Preparing for the Next Phase of Oversight
Regulatory oversight in hospice care is unlikely to ease. Federal agencies continue to emphasize accountability, quality reporting, and transparency across the health care system, and HOPE is part of that broader push.
At the same time, the hospice policy environment is still shifting. Congress recently extended Medicare telehealth flexibilities for hospice through 2027, a reminder that providers are being asked to keep pace with change on multiple fronts at once.

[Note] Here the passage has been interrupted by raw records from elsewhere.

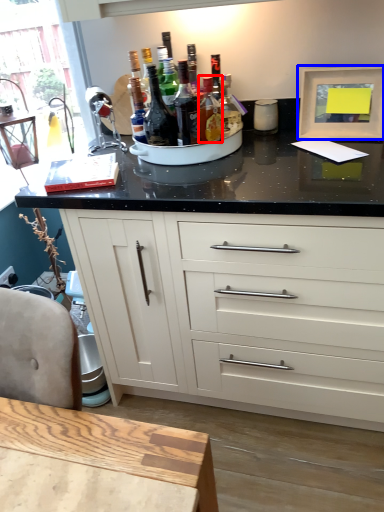
Question: Which of the following is the closest to the observer, bottle (highlighted by a red box) or picture frame (highlighted by a blue box)?

Choices:
 (A) bottle
 (B) picture frame

Answer: (A)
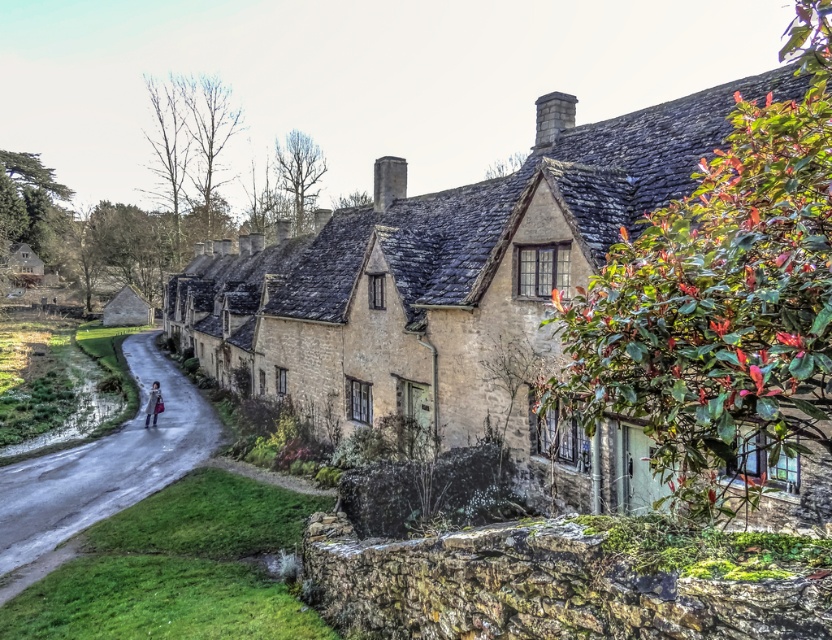
Question: Can you confirm if stone cottage at center is positioned to the left of matte pink coat at road center?

Choices:
 (A) no
 (B) yes

Answer: (A)

Question: Can you confirm if stone cottage at center is positioned to the left of matte pink coat at road center?

Choices:
 (A) yes
 (B) no

Answer: (B)

Question: Which point is closer to the camera taking this photo?

Choices:
 (A) (399, 384)
 (B) (154, 422)

Answer: (A)

Question: Can you confirm if stone cottage at center is positioned above matte pink coat at road center?

Choices:
 (A) no
 (B) yes

Answer: (B)

Question: Which object is farther from the camera taking this photo?

Choices:
 (A) stone cottage at center
 (B) matte pink coat at road center

Answer: (B)

Question: Which point is closer to the camera?

Choices:
 (A) matte pink coat at road center
 (B) stone cottage at center

Answer: (B)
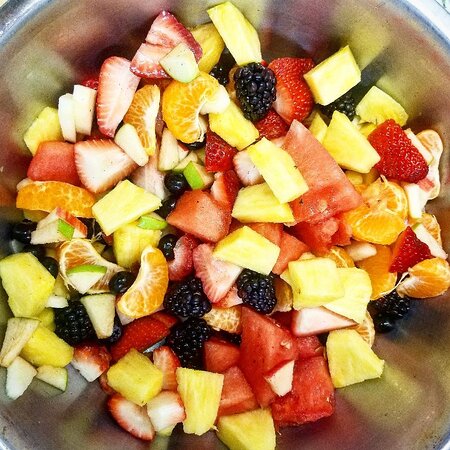
Find the location of `bowl`. bowl is located at coordinates (414, 364).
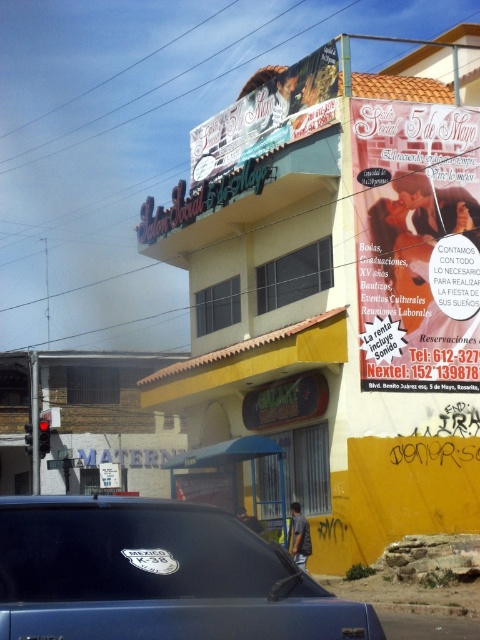
You are a customer looking for the contact information of Sal?n Social 5 de Mayo. You see the matte pink sign at upper right and the matte plastic signboard at upper center. Which sign contains the phone numbers?

The matte plastic signboard at upper center contains the phone numbers because it is larger than the matte pink sign at upper right.

You are a delivery driver who needs to read the license plate at lower center to confirm the address. However, the signboard at upper center is blocking your view. Can you estimate whether the white plastic license plate at lower center is fully visible despite the matte plastic signboard at upper center possibly being wider?

The matte plastic signboard at upper center might be wider than the white plastic license plate at lower center, so there is a possibility that part of the white plastic license plate at lower center is blocked by the wider matte plastic signboard at upper center.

For hospice leaders, audit readiness can’t be something teams revisit only when a survey or review is around the corner. It has to be part of the day-to-day work. Organizations that build structured workflows, monitor performance closely, and adjust quickly to new requirements will be in a stronger position to protect reimbursement and show the quality of care their teams provide.
HOPE may have introduced new reporting requirements, but its bigger impact is operational. Its real value lies in helping providers move beyond simply reporting on quality to building processes that make high-quality, responsive care more consistent for every patient. The agencies that recognize and respond to this shift early will be better prepared for the next phase of hospice oversight.